I decided this afternoon to call my back's bluff. I'm going to work it into the mix like all my other aches and pains. Isolate it and accept it. Work just wasn't kind enough on me this week, despite my doctor's written plea for light duty. I just got hired on full-time with 100% medical and a second raise and I take a Monday off and return with a note saying I'm to be pampered. We are SO far behind now. My fellow workmates are QUITE frustrated. It actually exploded into a confrontation between me and Sean/Magneato, my supervisor, yesterday. He's catching hell from the owner and, in turn, looking for some one to pass the bill to. But, in my defense, I AM injured and it's not production's fault that we have too much work. "Production" is three people. If one of them is out, that's 1/3 of the crew! Might as well be having a strike! So why do we take on so much work? Whatever.

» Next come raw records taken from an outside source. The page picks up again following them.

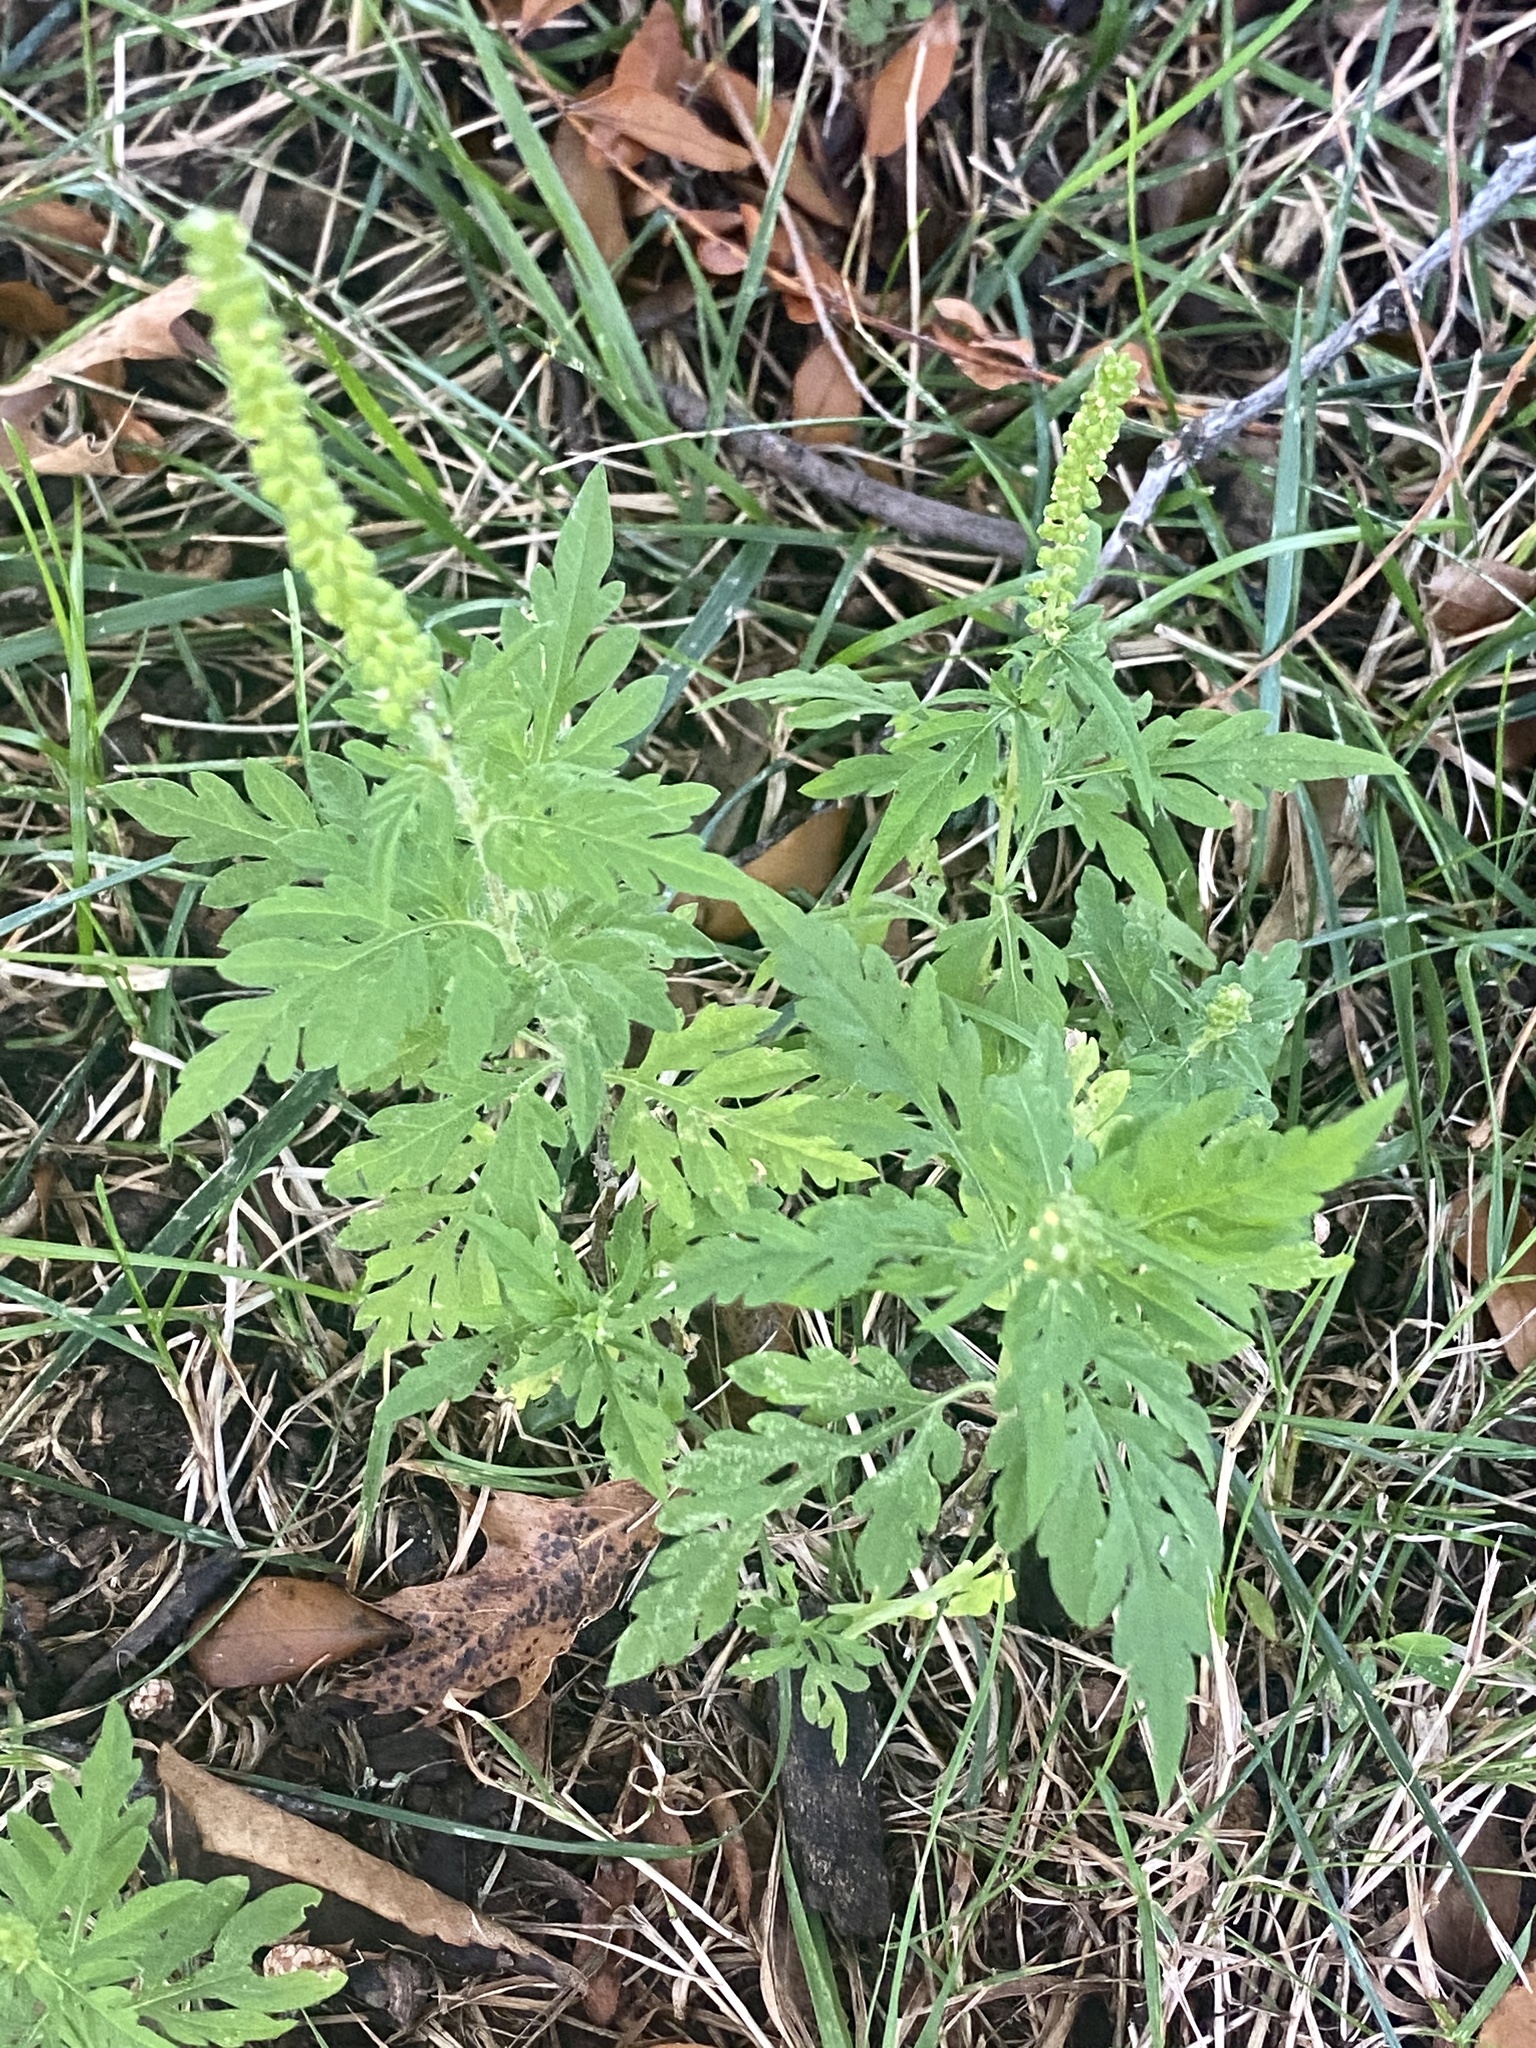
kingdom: Plantae
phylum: Tracheophyta
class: Magnoliopsida
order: Asterales
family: Asteraceae
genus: Ambrosia
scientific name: Ambrosia artemisiifolia
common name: Annual ragweed
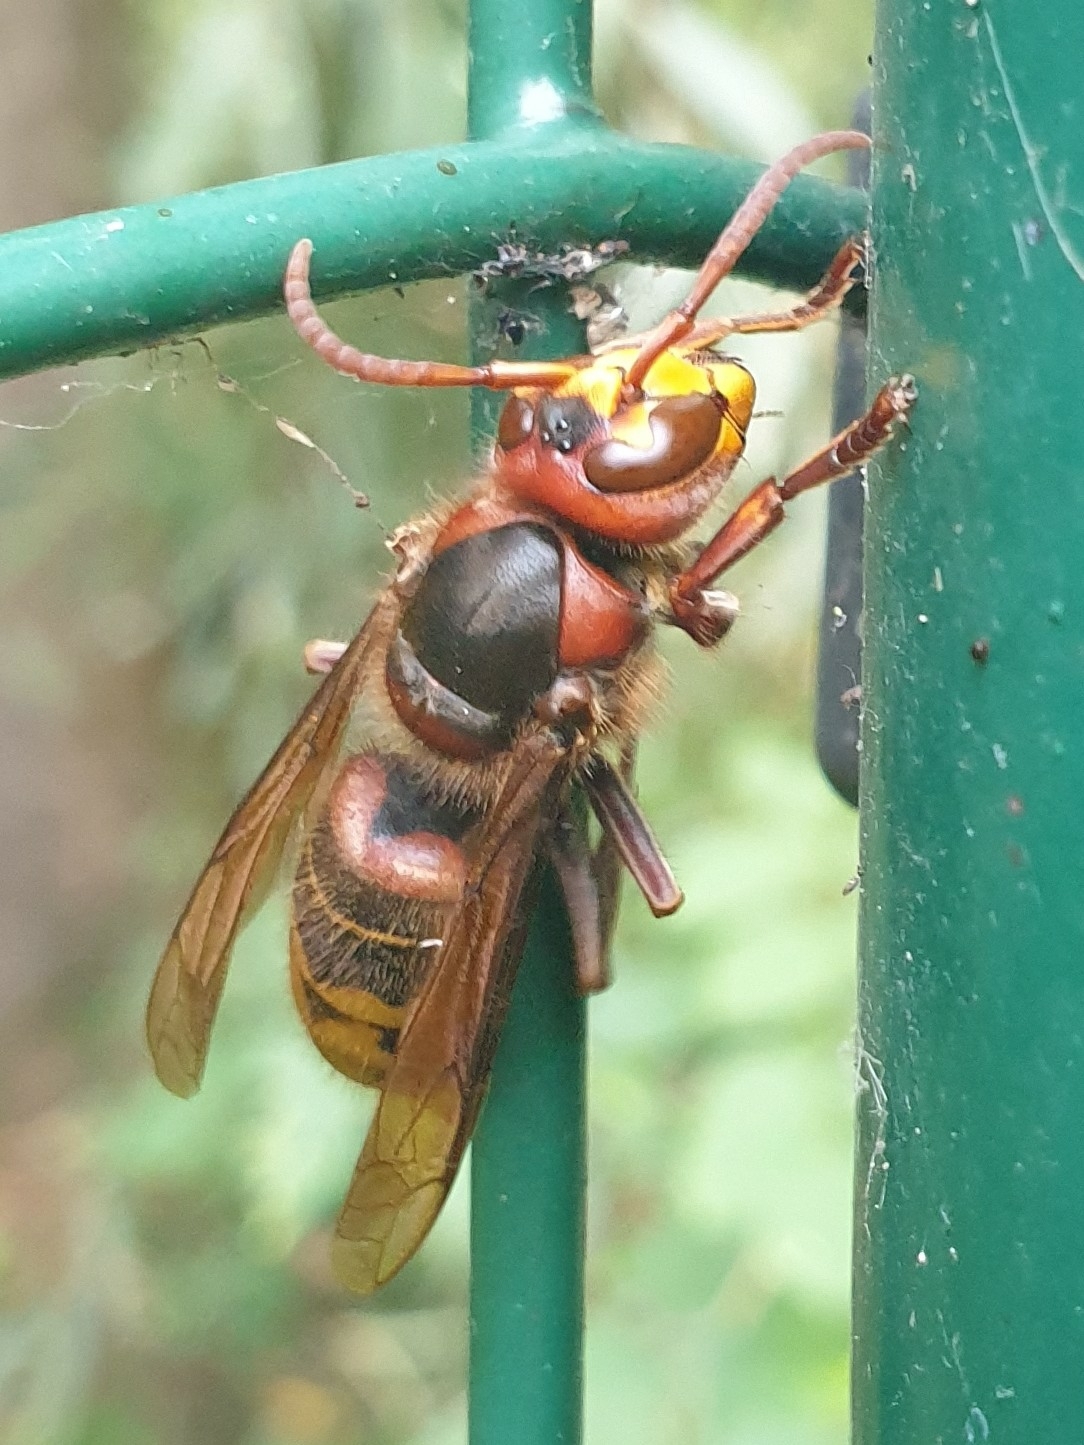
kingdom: Animalia
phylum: Arthropoda
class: Insecta
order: Hymenoptera
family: Vespidae
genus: Vespa
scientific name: Vespa crabro
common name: Hornet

More worthy of our concern is the signs of the times, don't you agree? Natural disasters all over the world. I feel I need to "dust off my bible." Make sure I still have enough time and spirit to straighten out.

But to be frank, you know what I got on my mind? Honestly, this summer's movie line-up. I admire M. Night Shyamalan's work and look forward to The Happening. I'll see Hulk, just because it's a comic book movie. Already seen Indiana Jones 4, Iron Man, Chronicles of Narnia, and countless other movies. Refuse to miss Hellboy 2. Itching to see Will Smith's Hancock. Most of all, I can hardly wait for Dark Knight.